I consider myself a birth professional, even though I don't work in that capacity very often. The one and only time I went to a convention for birth pros, I was given a test to see what kind of advocate I was: woman centric, baby centric, pair centric.
Guess which one I am?
I chose to pursue alternative woman-led birthing (as opposed to directed, medical birthing) while I was pregnant with my son, my first child. It was my first child but not my first pregnancy. I terminated my first pregnancy in the summer after my first year of college. I was 18 years old.
That summer was a crazy blur of bad choices. I had met my boyfriend, a stage actor from L.A. in the last few weeks of the spring semester. He had come up to fish and discovered he had miserable seasickness. At that point I was woefully inexperienced and painfully self-conscious, enough so that I didn't really believe that this very handsome boy could be interested in me or anything I had to offer. When summer rolled around, I moved into a house with Actor BF and some friends and tried to make ends meet with a (very short) string of ridiculous jobs I wasn't interested in, and whatever money got sent from home. I drank a lot and hung out with some amazing friends who kept me fed and mostly out of trouble. No one thought to remind inexperienced, self-conscious, loudly feminist me that I needed to Take Care Of Business instead of letting Actor BF do it. I never went on birth control, and at some drunken point, our poorly-realized plan of condom usage failed. By the end of summer, I had Urgent Business to Take Care Of.
We ferried to Bellingham, and he gave me $300 before dropping me off at Sea-Tac, where I used $99 of it for a MarkAir flight back to Denver. I was numb and disbelieving the whole time. Apparently we visited the Ketchikan mall and had dinner at a pizza joint. I know that only because of the sentence fragments I jotted in my poetry journal. I made it to Denver with only a borrowed backpack full of dirty clothes and a sense of shame. My sister picked me up and drove me to her house. The next day she helped me call the clinic, and two days later she took me to Glenwood Springs and gave me juice to wash the Valium down with. Then she brought me back again, held my hand while tears poured down my face, and bought me lunch that I couldn't eat. She never said a word that wasn't support or love. She told her husband I had a bad case of the stomach flu, probably from food poisoning. She told our mom I was better off on her couch, where she could bring me soup. She let me cry and cry, and two weeks later, got me back to Denver so I could catch a flight all the way back to Alaska where I could finish what I started. I wrote a few poems about it, cried a little bit more, told Actor BF to fuck off, as he really wasn't good enough for me. And then I moved on.
I mention this all now because I read a blog post this morning on, of all things, a sewing blog. A 60-something hippie type told the author of that blog about her repeat abortions, the first of which was in 1969. The blog author came home and wrote about the harrowing experience of hearing these stories, and expressed her disbelief that the woman who told them could truly be at peace with her decisions.
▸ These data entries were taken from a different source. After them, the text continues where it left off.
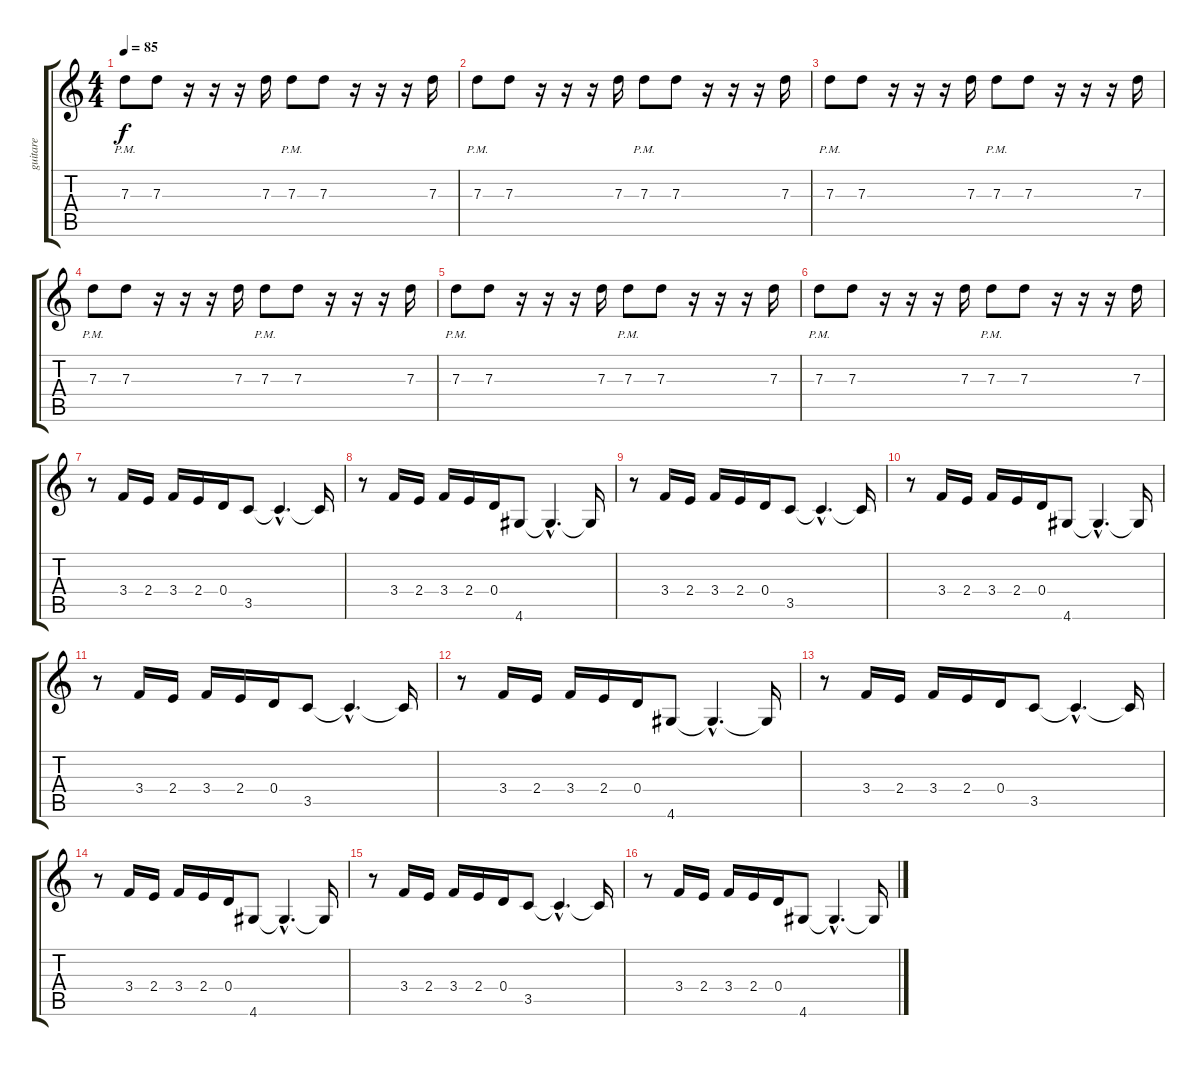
\track ("guitare" "guitare") {instrument distortionguitar}
\staff {score tabs}
\tuning (E4 B3 G3 D3 A2 E2) {hide}
\ts (4 4)
\tempo 85
\clef g2
\ks c
7.3{pm}.8{dy f} 7.3.8 r.16 r.16 r.16 7.3.16 7.3{pm}.8 7.3.8 r.16 r.16 r.16 7.3.16 |
7.3{pm}.8 7.3.8 r.16 r.16 r.16 7.3.16 7.3{pm}.8 7.3.8 r.16 r.16 r.16 7.3.16 |
7.3{pm}.8 7.3.8 r.16 r.16 r.16 7.3.16 7.3{pm}.8 7.3.8 r.16 r.16 r.16 7.3.16 |
7.3{pm}.8 7.3.8 r.16 r.16 r.16 7.3.16 7.3{pm}.8 7.3.8 r.16 r.16 r.16 7.3.16 |
7.3{pm}.8 7.3.8 r.16 r.16 r.16 7.3.16 7.3{pm}.8 7.3.8 r.16 r.16 r.16 7.3.16 |
7.3{pm}.8 7.3.8 r.16 r.16 r.16 7.3.16 7.3{pm}.8 7.3.8 r.16 r.16 r.16 7.3.16 |
r.8 3.4.16 2.4.16 3.4.16 2.4.16 0.4.16 3.5.8 3.5{hac t}.4{d} 3.5{t}.16 |
r.8 3.4.16 2.4.16 3.4.16 2.4.16 0.4.16 4.6.8 4.6{hac t}.4{d} 4.6{t}.16 |
r.8 3.4.16 2.4.16 3.4.16 2.4.16 0.4.16 3.5.8 3.5{hac t}.4{d} 3.5{t}.16 |
r.8 3.4.16 2.4.16 3.4.16 2.4.16 0.4.16 4.6.8 4.6{hac t}.4{d} 4.6{t}.16 |
r.8 3.4.16 2.4.16 3.4.16 2.4.16 0.4.16 3.5.8 3.5{hac t}.4{d} 3.5{t}.16 |
r.8 3.4.16 2.4.16 3.4.16 2.4.16 0.4.16 4.6.8 4.6{hac t}.4{d} 4.6{t}.16 |
r.8 3.4.16 2.4.16 3.4.16 2.4.16 0.4.16 3.5.8 3.5{hac t}.4{d} 3.5{t}.16 |
r.8 3.4.16 2.4.16 3.4.16 2.4.16 0.4.16 4.6.8 4.6{hac t}.4{d} 4.6{t}.16 |
r.8 3.4.16 2.4.16 3.4.16 2.4.16 0.4.16 3.5.8 3.5{hac t}.4{d} 3.5{t}.16 |
r.8 3.4.16 2.4.16 3.4.16 2.4.16 0.4.16 4.6.8 4.6{hac t}.4{d} 4.6{t}.16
The author spoke of her sadness for this woman's "aborted babies." She wondered how this woman's life would have been different if she'd chosen to birth those children. She honestly believed that woman's life would have been better.
I know how my life would have been different. I could enumerate the ways, but suffice it to say that it would NOT have been for the better. I do not regret not having a baby at the precious age of 18, when obviously I could barely care for MYSELF. I don't regret not having a child with an alcoholic that I didn't love. Not only do I not regret it, I applaud it as one of the few truly sensible decisions I have made in my life. On the rare occasion that I dwell on it for even a moment, I think, "Thank GOD."
I have tried to write this not-birth story before, because I know that the stigma about abortion won't go away if we don't talk about it. I have found again and again that I was embarrassed to write it. But embarrassed about WHAT? I'm not ashamed that I made the choice I did. I'm not ashamed that I chose to go on and birth other children. I'm not ashamed to say I would have more if I weren't worried that this world can't hold them. Choosing to end that pregnancy gave me the strength to make other choices, ones that were crucial for me and my children. I'm not ashamed of that. The shame I mentioned earlier wasn't because of the abortion. The shame was because I prided myself on being too smarter than that. And I'm not ashamed to say that, either.